A bipartisan group of state attorneys general, including California’s Rob Bonta, has filed a lawsuit in the U.S. District Court for the Northern District of California to block the $110 billion merger of Paramount Skydance and Warner Bros. Discovery. The states argue the deal threatens market competition and could increase consumer prices, challenging an acquisition that previously received approval from the U.S. Department of Justice.
Legal Basis for the Multi-State Lawsuit
The coalition challenging the merger includes Arizona, Colorado, Connecticut, Massachusetts, Minnesota, Nevada, New Jersey, New Mexico, New York, Oregon, and Washington. According to Attorney General Bonta, the primary concern is that the consolidation of these “entertainment behemoths” will restrict fair market practices. Bonta stated the merger could lead to lower quality and less content for film and television, negatively impacting movie theaters and cable distributors.

The plaintiffs are seeking a judicial order to halt the merger while the legal process unfolds. Bonta emphasized that the states are fighting for “free and fair markets,” asserting that no entity is above the law in the American economy.
Did you know?
The merger faces a ticking fee of $0.25 per share each financial quarter after September 30. This provision could add hundreds of millions of dollars to the final purchase price if the deal remains stalled by legal or regulatory hurdles.

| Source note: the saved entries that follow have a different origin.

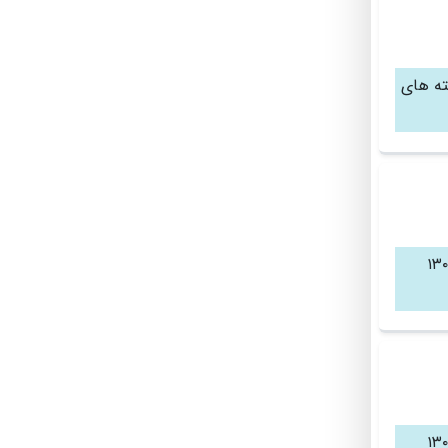
ته های
یز بدنسازی هر روز ۱۵۰۰ دوازده جلسه ۱۳۰۰
یز بدنسازی هر روز ۱۵۰۰ دوازده جلسه ۱۳۰۰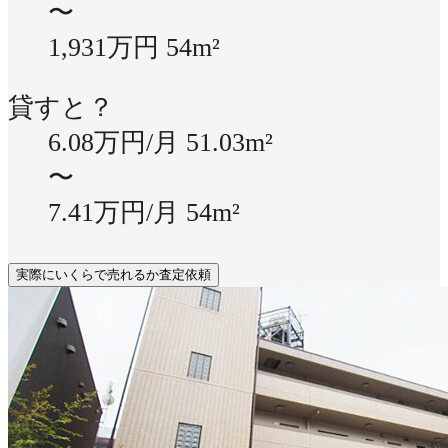
〜
1,931万円
54m²
貸すと？
6.08万円/月
51.03m²
〜
7.41万円/月
54m²
実際にいくらで売れるか査定依頼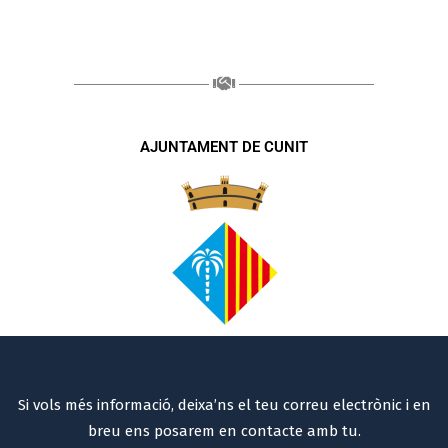
AJUNTAMENT DE CUNIT
Si vols més informació, deixa’ns el teu correu electrònic i en
breu ens posarem en contacte amb tu.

Divergent Regulatory Stances
While the DOJ’s sign-off removed a significant domestic hurdle, the deal remains under international scrutiny. On June 30, UK Culture Secretary Lisa Nandy signaled a “minded” to intervene, requesting that Ofcom and the Competition and Markets Authority (CMA) conduct further investigations.
In a statement following U.S. regulatory approval, the company argued the deal is “pro-competitive,” claiming a combined entity is better positioned to compete against dominant technology platforms in a landscape defined by intense competition for talent and audience attention.
Market Pressures and Future Industry Trends
The merger is currently being viewed through the lens of industry consolidation. While the lawsuit was widely anticipated, its timing reflects the complex coordination required by the states to challenge a transaction of this magnitude.

The involvement of David Ellison and his father, Oracle billionaire Larry Ellison, has drawn attention due to their ties to the Trump administration. Observers have raised questions regarding whether these relationships influenced the regulatory climate, despite the company’s assertion that the merger serves as a necessary strategic evolution.
Monitor updates from the UK’s Competition and Markets Authority (CMA) for the next major indicator of the merger’s timeline. International regulatory approval is often the final hurdle for global media conglomerates.
Frequently Asked Questions
- Why are state attorneys general suing to block the merger?
The states argue the merger violates antitrust principles, potentially leading to higher prices and reduced content variety for consumers. - Has the U.S. government already approved this deal?
Yes, the U.S. Department of Justice has signed off on the merger, but the new state-led lawsuit seeks to stop it regardless of that federal decision. - What is the “ticking fee” mentioned in the deal?
It is a financial penalty of $0.25 per share per quarter that Paramount Skydance must pay if the merger does not close by September 30. - Are other countries involved in the regulatory process?
Yes, while dozens of countries have approved the deal, regulators in the UK are currently conducting further investigations.